As Ettin sank to the floor, Britha knelt down with him to watch death come to his eyes.
Satisfied, she stood up and went to check on Tangwen. Kush put his foot on Ettin’s body and wrenched his axe free. Then he lifted it high and cut off Hanno’s head.
‘I’m sorry, old friend. You deserved better.’ Then he decapitated Ettin just to be on the safe side.
Tangwen was in tears.
‘I’m so sorry. The swim, the climb . . .’ She stared at Teardrop’s body, guilt all over her face.
‘It’s okay,’ Britha said.
Germelqart was getting unsteadily to his feet, aided by Kush. Both of them bore the ravages of their captivity.
‘I told you I heard Hanno,’ Kush told the navigator.
‘Do you still want my
power?’ Teardrop asked, though his voice sounded wrong. All of them turned to stare. His lips were moving; the rest of his body looked very dead. The muscles on his face were slack, making the movements of his mouth all the more obscene, particularly as his head had been cut in half and one set of lips was slightly out of synch with the other. Inside his swollen skull they could see the crystal moving like it was alive, or rather like it was many living things.
‘That should not be happening,’ the normally taciturn Germelqart said. ‘I do not like Ynys Prydein and will not come back here.’
It took Britha a moment or two to realise that the odd rasping noise was Teardrop’s laughter. Kush raised his axe.
‘The dead should be still,’ the tall black man insisted.
‘Wait,’ Britha said, though she almost completely agreed with him.
‘You so wanted my power,’ Teardrop said. He was right. Now she could not think of anything she wanted less. ‘It’s a heavy price. You have no idea, but you are not done yet.’
Britha felt tears spring into her eyes but knelt down by Teardrop.

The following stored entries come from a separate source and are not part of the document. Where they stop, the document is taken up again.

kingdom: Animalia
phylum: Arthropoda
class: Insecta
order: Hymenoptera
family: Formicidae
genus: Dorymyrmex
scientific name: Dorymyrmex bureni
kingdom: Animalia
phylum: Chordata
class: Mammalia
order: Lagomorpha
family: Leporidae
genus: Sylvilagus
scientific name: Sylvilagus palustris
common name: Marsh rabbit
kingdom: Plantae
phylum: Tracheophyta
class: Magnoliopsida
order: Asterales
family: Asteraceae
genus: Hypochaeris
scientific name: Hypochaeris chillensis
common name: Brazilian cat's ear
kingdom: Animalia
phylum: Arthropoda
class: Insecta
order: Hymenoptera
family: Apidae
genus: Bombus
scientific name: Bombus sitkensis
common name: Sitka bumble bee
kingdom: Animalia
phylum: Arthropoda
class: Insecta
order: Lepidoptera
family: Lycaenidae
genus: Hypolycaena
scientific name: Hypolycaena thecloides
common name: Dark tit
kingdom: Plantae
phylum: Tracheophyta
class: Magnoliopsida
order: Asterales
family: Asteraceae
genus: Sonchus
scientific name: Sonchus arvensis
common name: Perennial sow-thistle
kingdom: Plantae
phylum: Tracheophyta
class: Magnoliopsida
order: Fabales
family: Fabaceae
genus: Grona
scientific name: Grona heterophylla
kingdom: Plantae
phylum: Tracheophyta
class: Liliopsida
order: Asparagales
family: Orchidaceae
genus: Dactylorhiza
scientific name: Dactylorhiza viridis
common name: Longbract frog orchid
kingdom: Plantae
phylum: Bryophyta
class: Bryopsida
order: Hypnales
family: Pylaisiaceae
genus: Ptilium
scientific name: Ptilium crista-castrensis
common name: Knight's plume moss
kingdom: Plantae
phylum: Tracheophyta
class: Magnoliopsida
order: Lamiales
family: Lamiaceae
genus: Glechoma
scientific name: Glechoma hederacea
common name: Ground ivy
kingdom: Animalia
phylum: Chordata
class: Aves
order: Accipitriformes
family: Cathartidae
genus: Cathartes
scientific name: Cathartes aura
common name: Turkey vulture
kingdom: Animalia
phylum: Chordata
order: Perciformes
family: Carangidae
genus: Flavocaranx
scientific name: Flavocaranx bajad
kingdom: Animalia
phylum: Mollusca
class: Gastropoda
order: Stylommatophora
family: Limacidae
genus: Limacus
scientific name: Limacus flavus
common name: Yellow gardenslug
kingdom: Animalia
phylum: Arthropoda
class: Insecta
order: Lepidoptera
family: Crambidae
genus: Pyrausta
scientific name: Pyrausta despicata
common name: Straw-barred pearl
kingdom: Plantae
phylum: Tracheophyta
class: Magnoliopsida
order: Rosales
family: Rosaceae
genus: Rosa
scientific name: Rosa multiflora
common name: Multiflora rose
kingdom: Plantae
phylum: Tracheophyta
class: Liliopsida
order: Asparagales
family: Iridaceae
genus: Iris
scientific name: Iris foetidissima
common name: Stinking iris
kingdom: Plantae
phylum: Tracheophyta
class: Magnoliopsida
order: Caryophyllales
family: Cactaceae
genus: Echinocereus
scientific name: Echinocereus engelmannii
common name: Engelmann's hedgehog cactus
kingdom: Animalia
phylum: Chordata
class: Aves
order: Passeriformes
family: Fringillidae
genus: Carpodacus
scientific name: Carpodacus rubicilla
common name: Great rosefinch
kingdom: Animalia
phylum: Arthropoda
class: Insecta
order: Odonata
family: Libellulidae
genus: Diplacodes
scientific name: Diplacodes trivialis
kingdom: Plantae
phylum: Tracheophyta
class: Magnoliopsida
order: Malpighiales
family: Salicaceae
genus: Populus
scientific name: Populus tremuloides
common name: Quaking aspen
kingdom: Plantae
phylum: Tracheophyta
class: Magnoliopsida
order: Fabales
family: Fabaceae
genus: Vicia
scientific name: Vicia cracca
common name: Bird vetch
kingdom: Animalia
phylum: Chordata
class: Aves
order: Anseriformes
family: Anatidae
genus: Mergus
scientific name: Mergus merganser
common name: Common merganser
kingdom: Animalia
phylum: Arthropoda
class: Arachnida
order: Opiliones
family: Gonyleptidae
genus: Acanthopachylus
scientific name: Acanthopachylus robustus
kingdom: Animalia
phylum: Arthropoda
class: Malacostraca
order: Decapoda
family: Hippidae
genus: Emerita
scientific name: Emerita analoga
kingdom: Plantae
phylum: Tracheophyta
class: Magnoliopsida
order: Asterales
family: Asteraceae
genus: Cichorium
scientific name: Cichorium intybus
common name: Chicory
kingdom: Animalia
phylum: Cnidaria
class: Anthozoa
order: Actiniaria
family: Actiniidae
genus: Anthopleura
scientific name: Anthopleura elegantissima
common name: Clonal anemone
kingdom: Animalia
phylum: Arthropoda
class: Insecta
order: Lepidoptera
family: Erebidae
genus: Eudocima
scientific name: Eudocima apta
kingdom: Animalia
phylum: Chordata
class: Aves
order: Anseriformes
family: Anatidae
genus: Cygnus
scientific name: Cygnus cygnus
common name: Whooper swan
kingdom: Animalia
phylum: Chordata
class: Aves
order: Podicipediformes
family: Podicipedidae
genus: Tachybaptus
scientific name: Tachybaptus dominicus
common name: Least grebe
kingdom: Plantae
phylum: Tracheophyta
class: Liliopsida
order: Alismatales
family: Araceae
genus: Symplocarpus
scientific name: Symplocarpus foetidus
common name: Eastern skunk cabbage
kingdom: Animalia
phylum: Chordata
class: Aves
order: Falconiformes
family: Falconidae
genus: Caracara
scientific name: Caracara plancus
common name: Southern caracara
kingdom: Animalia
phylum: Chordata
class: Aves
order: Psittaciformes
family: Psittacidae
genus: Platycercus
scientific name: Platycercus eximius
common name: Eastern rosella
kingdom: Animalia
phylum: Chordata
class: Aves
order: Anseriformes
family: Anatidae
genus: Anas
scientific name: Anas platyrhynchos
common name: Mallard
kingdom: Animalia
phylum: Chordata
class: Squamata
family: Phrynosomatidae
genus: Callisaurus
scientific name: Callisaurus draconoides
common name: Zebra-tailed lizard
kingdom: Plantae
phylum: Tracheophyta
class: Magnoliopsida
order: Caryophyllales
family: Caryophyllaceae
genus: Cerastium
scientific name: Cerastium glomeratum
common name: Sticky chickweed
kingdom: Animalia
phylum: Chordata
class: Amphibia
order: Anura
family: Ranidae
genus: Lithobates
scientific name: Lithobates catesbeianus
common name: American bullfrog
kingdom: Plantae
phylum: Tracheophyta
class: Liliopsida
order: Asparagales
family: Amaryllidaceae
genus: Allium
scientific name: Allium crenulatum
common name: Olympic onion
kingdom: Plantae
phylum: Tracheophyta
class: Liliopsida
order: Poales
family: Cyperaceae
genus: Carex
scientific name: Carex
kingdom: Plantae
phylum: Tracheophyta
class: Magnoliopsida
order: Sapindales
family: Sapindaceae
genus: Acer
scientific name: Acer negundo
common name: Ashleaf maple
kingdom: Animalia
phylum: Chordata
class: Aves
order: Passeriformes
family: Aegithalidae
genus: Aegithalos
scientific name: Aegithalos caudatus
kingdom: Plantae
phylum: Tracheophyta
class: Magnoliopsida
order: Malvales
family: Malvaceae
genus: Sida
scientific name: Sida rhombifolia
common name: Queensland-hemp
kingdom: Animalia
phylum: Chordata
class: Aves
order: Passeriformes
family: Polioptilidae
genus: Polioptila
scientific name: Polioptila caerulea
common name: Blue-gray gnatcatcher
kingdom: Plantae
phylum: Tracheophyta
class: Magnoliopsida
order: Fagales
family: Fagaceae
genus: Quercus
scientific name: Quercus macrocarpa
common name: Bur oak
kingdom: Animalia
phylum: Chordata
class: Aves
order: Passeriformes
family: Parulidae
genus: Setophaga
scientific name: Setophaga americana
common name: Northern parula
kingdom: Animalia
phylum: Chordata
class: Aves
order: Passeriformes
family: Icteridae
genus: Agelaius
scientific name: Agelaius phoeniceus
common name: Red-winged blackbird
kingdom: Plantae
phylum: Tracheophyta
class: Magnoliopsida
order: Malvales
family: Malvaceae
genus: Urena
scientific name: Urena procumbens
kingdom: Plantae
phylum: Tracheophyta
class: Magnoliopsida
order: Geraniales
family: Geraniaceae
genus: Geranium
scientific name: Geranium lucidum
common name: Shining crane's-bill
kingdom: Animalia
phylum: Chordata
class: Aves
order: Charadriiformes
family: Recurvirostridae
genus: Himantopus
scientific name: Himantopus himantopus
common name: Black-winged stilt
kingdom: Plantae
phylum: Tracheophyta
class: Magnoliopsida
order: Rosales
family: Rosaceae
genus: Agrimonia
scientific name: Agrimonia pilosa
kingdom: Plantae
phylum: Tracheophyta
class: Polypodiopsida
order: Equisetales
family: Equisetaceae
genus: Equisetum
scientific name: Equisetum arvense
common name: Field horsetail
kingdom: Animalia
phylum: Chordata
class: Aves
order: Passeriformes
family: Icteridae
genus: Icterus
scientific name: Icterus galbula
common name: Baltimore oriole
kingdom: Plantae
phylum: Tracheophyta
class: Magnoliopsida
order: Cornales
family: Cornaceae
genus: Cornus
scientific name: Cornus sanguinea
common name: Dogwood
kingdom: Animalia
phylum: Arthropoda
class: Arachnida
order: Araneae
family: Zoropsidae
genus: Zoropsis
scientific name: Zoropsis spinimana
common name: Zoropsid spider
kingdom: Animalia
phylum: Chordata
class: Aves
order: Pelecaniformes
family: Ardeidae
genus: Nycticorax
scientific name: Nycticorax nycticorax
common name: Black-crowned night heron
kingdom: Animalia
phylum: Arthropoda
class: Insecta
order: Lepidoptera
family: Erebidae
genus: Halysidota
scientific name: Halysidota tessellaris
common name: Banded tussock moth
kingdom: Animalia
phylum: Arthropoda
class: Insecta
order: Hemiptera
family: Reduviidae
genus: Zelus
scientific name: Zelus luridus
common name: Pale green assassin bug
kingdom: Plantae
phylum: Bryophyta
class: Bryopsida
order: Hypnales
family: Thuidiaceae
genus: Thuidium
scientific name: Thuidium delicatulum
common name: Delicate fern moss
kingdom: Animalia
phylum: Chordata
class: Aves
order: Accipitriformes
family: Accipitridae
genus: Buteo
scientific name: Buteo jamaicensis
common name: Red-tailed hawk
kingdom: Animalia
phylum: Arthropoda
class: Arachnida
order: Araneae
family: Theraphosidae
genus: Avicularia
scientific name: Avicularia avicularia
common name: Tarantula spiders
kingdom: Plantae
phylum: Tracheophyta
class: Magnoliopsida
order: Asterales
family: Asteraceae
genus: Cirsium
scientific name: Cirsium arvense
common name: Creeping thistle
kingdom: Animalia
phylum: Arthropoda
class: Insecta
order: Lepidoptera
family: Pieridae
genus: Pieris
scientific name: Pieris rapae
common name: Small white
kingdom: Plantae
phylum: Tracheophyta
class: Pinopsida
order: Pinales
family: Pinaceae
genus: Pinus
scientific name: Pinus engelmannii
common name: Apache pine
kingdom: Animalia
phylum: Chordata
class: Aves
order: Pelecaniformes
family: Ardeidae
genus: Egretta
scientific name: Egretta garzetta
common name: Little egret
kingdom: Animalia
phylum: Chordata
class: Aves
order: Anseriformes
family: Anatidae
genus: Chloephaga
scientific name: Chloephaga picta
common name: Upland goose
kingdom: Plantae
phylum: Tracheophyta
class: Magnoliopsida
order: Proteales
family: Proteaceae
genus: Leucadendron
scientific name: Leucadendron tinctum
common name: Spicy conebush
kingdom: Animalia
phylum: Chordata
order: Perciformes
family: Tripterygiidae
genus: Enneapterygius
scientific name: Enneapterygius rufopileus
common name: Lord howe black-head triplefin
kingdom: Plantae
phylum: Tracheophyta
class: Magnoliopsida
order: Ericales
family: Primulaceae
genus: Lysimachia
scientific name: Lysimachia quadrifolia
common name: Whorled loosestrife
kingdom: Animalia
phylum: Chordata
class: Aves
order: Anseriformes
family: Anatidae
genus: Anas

The crystal tendrils that reached for her from his ears, nose, mouth, eyes, that flowed from the grisly split in his head, did not look wholly real.
As they pushed into her head, touched her mind, shattered it, rebuilt it so she could at least perceive – though never understand – she screamed until her throat bled, then they felt very real.
She became a border. She saw the rest of everything that was this tiny space. She drooled blood as the meat part of her mind tried to shut down. Her mind grew beyond the stinking sweet prison of her flesh into other space beyond the ken of the people around her, who cowered away as her cranium bulged and the crystal parasite consumed the meat of her brain and forced its tendrils into her veins and arteries, making them swell.